■ Your objective
Using the records below, write out again exactly the lines that begin at the line containing "# Switch to" and end at the line containing "pyautogui.click(524, 502)", and no other lines.

■ Exercise data
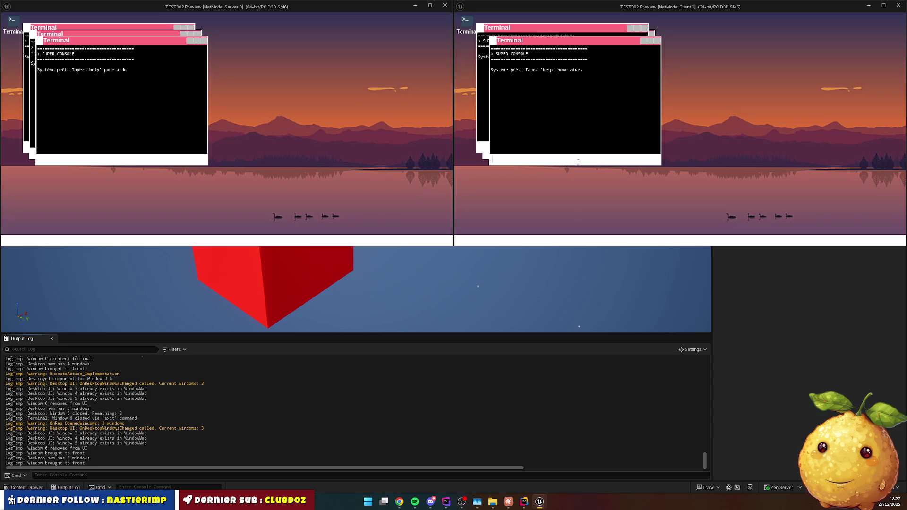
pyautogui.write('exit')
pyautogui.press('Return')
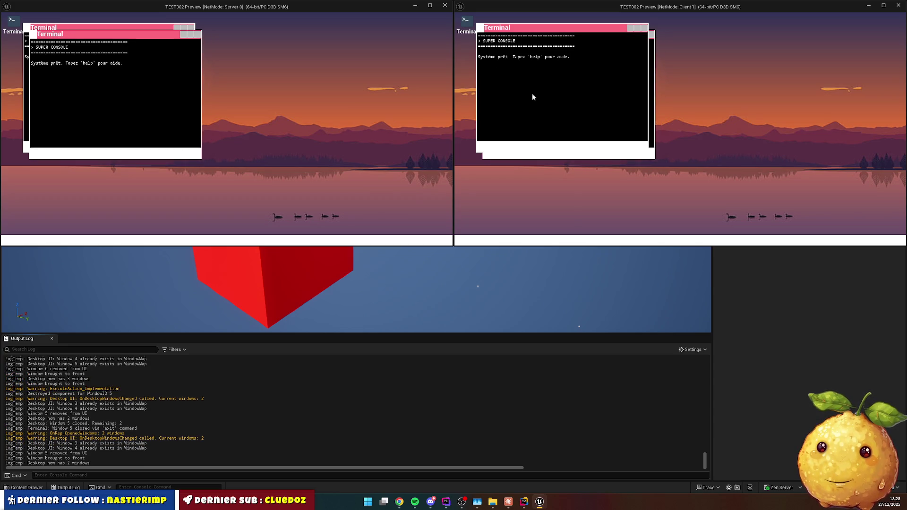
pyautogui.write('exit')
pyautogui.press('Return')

...

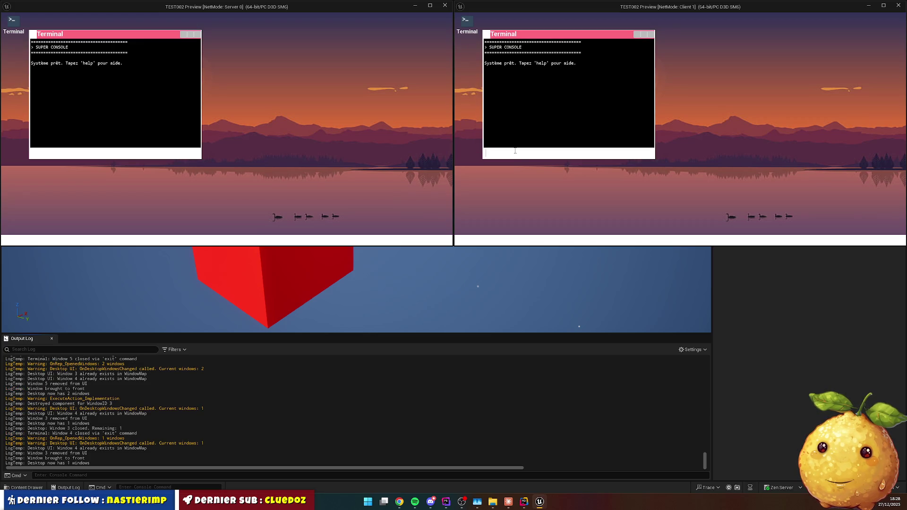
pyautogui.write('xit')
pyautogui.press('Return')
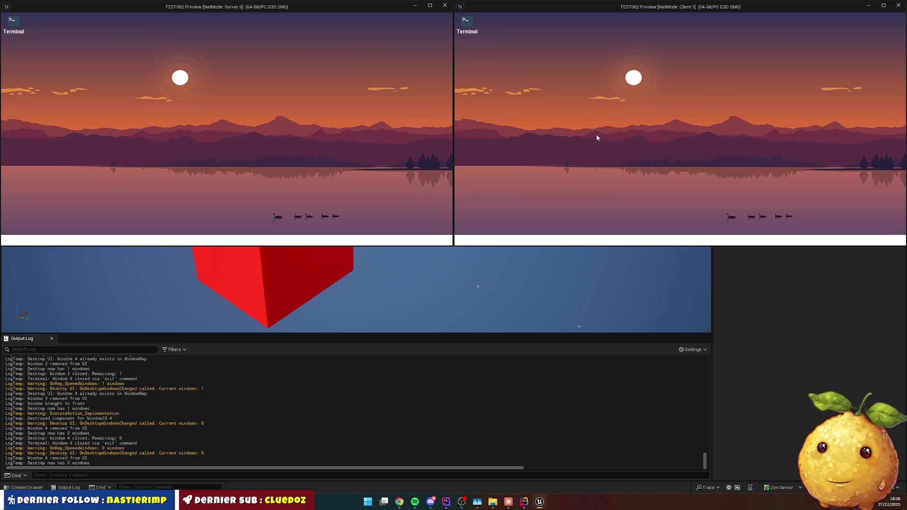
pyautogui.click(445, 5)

==

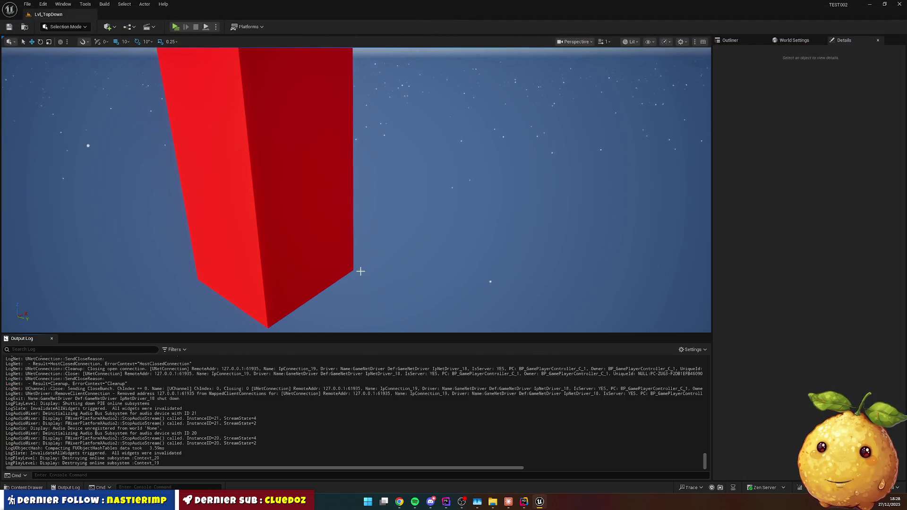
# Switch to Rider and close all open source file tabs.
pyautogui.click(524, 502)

■ Result for this exercise
# Switch to Rider and close all open source file tabs.
pyautogui.click(524, 502)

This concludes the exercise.